The crypto market is still relatively small and illiquid compared to traditional financial markets, which makes it more susceptible to manipulation. That can lead to price distortions, presenting both a risk and an opportunity for investors, who should be mentally prepared for rapid highs and lows.

Despite the risks, Wood believes that there are potentially significant rewards from investing in cryptoassets. Traditional financial institutions such as BlackRock, Invesco, and WisdomTree have recently filed for spot Bitcoin ETF applications. This indicates a growing acceptance and legitimisation of cryptoassets. 

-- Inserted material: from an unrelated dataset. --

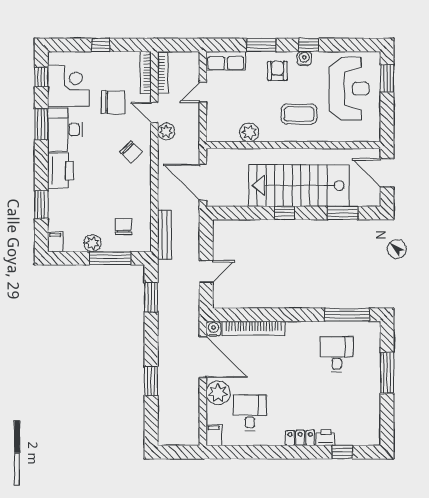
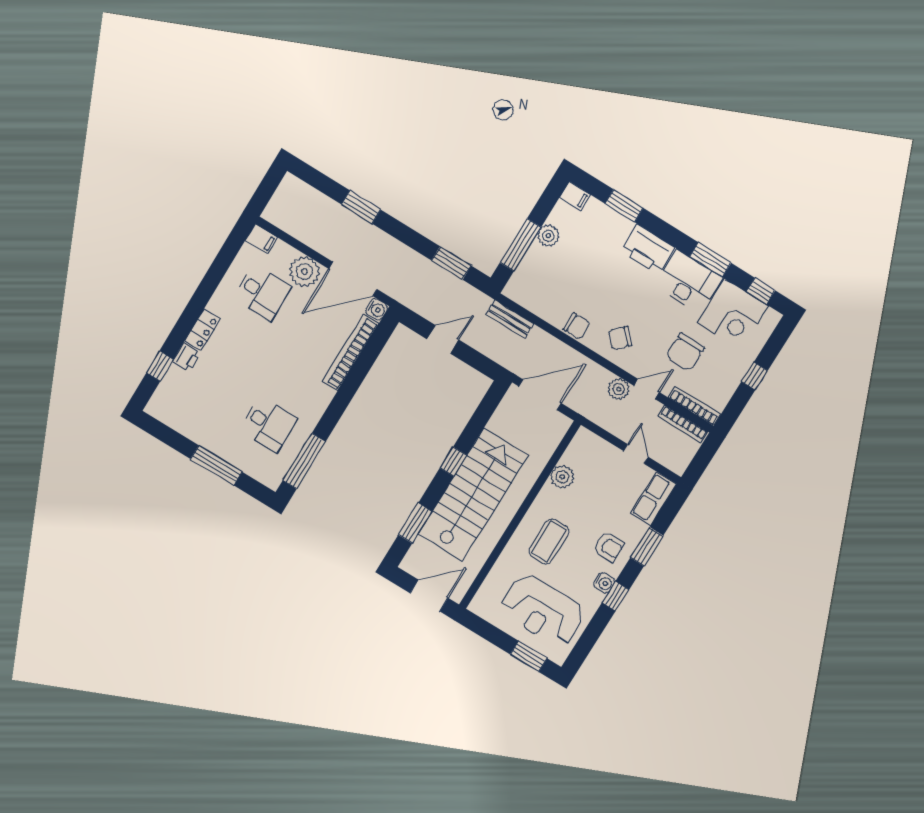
chair: (123, 227) -> (577, 326), moved
bench: (164, 234) -> (510, 319), width x0.73
door: (206, 271) -> (443, 339), swing flipped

“Along with recent moves by world governments to regulate cryptoassets, I am hopeful that this could potentially lead to a more stable and regulated market in the future,” says Wood. “Web3, and the tech around cryptocurrency, presents a massive opportunity to automate and improve financial processes that are currently very slow or cumbersome in traditional finance. The tech is very real, even if the value of cryptoassets can be incredibly speculative.”